*** Passage to read Section Begins ***
The Company has closed its previously announced private placement financing of Units at a price of $0.20 per Unit for gross proceeds of $4,000,000 (the "Offering"). The Offering was upsized from $3 million to $4 million and included a $1.2 million order from lead investor, Myrmikan Gold Fund LLC.

Each Unit is comprised of one common share of the Company and one-half of one common share purchase warrant. Each whole warrant is exercisable into one common share of the Company at an exercise price of $0.30 per share until June 13, 2028.

In connection with the Offering, the Company paid a total of $52,140 in cash and issued an aggregate of 260,700 finder's warrants (the "Finder's Warrants") to arm's length finders. This compensation represents 6.0% of the gross proceeds raised and 6.0% of the Units sold where subscribers were introduced to the Company in connection with the Offering. Each Finder's Warrant entitles the holder to acquire one common share of the Company at a price of $0.30 per share until June 13, 2028.

The Company intends to use the proceeds of the Offering to spearhead the 2025 exploration program at the Fondaway Canyon gold project, as set out in greater detail in the Company's news release dated May 26, 2025.

Fig. 1: Fondaway Canyon Central Area - North Slope looking NW (Source: Getchell Gold Corp. 2022)

Debenture Conversion

In addition, the Company announces that it has converted the first tranche of debentures (the "Debentures") in the principal amount of amount of $3,612,888, representing an 82.8% conversion rate, and accrued interest in the amount of $543,841.20 into Units, on the same terms as the Offering (the "Debenture Conversion Option").  The conversion of the vast majority of the Debentures generates the immediate positive impact of reducing risk, improving confidence, and strengthening the balance sheet, thereby providing a stronger foundation for value accretion in the future.

Participating Debentureholders agreed to voluntarily convert Debentures and accrued in exchange for an aggregate of 20,783,646 Units.  In connection with the first tranche, the Company has also accelerated the vesting date of 6,059,500 Debenture Warrants such that the Debenture Warrants vested on June 13, 2025.

On December 29, 2023, January 26, 2024, and May 2, 2024, the Company issued Debentures in the aggregate principal amount of $4,363,318 (the "Debenture Financing"). The Debentures bear interest at 11% per annum and mature three years from the date of issuance. Debentureholders also received an aggregate of 43,633,180 warrants (the "Debenture Warrants").  Each Debenture Warrant is exercisable at a price of $0.10 per share for a period of three years from the date of issuance. 50% of the Debenture Warrants vested on the date of issuance and the remaining 50% vest 14 months following the closing of each tranche of the Debenture Financing.  

The Company is continuing its outreach to Debentureholders with a deadline for the receipt of executed Debenture Conversion agreements prior to Friday, June 20, 5:00pm PT, to be included in the closing of a second tranche of the Debenture Conversion Option. Debentures in the aggregate principal amount of $750,430 remain outstanding, and the rights of Debentureholders who have not elected to convert their Debentures remain unchanged.

All securities issued under the Offering and the first tranche of the Debenture Conversion Option are subject to a four month hold period, expiring on October 14, 2025, in accordance with applicable Canadian securities laws.

The securities offered have not been and will not be registered under the United States Securities Act of 1933, as amended, and may not be offered or sold in the United States absent registration or applicable exemption from the registration requirements.
*** Passage to read Section Ends ***
* _Required action 1_: Retype the entries word for word, from their start through the line that contains "approximately 45° to the small", leaving out the pictures.
*** Data to process Section Begins ***
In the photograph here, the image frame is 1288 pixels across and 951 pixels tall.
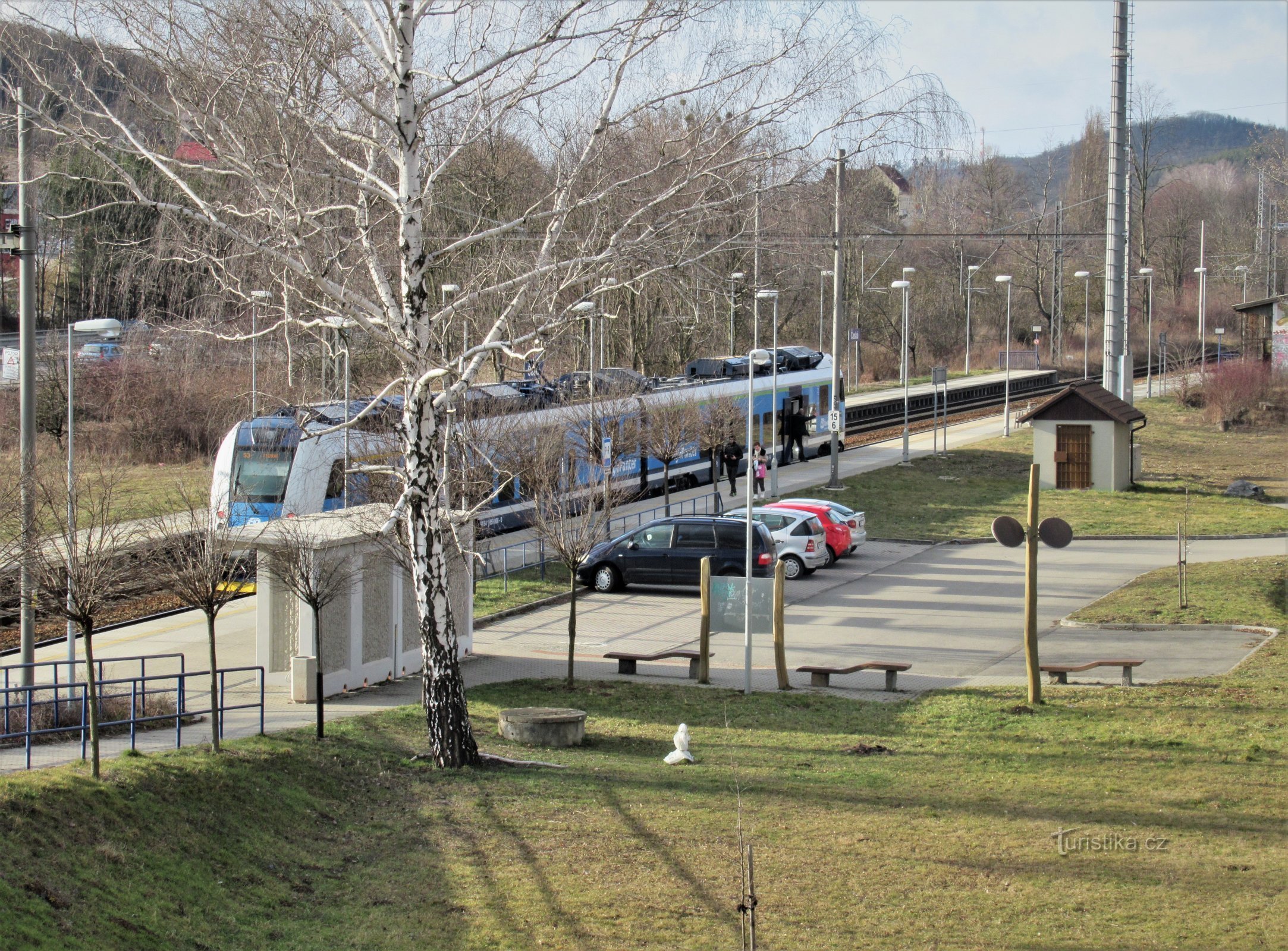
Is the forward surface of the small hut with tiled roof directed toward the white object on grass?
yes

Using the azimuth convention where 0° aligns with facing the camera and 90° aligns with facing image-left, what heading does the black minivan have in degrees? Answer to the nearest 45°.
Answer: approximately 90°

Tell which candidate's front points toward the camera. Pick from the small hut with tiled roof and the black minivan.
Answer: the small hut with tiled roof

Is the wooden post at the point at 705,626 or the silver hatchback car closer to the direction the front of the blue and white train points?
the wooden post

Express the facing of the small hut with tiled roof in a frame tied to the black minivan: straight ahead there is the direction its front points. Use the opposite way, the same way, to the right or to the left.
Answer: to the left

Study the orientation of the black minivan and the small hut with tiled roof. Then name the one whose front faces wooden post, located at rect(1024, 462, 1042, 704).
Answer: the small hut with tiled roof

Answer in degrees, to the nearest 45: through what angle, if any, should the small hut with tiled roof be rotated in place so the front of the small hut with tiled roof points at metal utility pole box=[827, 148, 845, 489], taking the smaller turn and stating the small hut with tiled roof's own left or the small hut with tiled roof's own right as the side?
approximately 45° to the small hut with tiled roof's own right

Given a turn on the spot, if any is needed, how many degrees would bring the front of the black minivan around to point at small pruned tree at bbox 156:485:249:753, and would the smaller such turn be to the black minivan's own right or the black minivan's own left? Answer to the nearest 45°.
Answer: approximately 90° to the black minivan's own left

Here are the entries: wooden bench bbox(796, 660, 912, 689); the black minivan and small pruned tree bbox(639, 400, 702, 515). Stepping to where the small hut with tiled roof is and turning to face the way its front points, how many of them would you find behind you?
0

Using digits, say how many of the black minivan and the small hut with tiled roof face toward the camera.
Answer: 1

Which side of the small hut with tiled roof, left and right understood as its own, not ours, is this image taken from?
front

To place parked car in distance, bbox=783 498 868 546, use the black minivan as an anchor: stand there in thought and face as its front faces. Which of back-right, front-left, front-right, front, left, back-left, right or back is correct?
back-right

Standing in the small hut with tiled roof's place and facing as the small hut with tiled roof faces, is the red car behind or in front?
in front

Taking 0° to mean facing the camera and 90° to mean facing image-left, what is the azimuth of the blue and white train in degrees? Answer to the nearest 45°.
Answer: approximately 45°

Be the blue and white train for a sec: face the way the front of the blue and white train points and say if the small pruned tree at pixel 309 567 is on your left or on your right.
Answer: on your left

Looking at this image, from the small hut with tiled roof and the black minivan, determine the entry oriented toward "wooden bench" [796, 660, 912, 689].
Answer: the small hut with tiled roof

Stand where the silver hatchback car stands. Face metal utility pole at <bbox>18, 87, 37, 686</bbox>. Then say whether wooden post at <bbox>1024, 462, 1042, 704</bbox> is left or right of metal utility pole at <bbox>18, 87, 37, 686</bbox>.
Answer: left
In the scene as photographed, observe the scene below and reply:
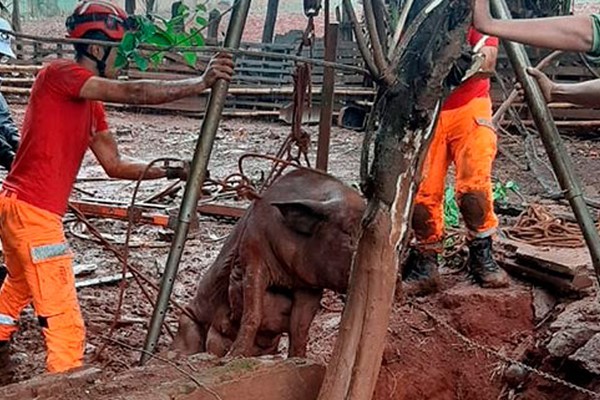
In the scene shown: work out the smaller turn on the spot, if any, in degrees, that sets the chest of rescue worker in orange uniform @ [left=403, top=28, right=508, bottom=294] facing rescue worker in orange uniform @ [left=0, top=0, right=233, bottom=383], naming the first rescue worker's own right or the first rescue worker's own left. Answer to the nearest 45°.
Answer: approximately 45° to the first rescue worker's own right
*** Data to process Section Ends ***
* _Required action 2_: In the financing announcement, how much was the Offering upsized?

* _Written answer 1_:
In the photograph here, the image frame is 1288 pixels across and 951 pixels tall.
Is the forward surface of the small hut with tiled roof directed toward the white object on grass?
yes

Using the azimuth convention where 0° aligns with facing the camera and 90° aligns with facing image-left, what heading does the black minivan have in degrees? Answer to the nearest 45°.
Answer: approximately 90°

Tell which candidate's front points toward the camera. Pick from the small hut with tiled roof and the black minivan.
Answer: the small hut with tiled roof

Is the wooden post at the point at 705,626 or the silver hatchback car closer to the direction the front of the blue and white train points?
the wooden post

Express the facing of the small hut with tiled roof in a frame tied to the black minivan: straight ahead there is the direction its front points. Use the opposite way, the same way, to the right or to the left.
Answer: to the left

Study the orientation of the black minivan and the small hut with tiled roof. Then name the one whose front faces wooden post, located at rect(1024, 462, 1042, 704).
Answer: the small hut with tiled roof

Answer in degrees, to the nearest 45: through what angle, if any, should the small hut with tiled roof be rotated in place so the front of the small hut with tiled roof points at metal utility pole box=[827, 148, 845, 489], taking the smaller turn and stating the small hut with tiled roof's own left or the small hut with tiled roof's own right as the side?
approximately 45° to the small hut with tiled roof's own right

* _Written answer 2_: From $3 million to $4 million.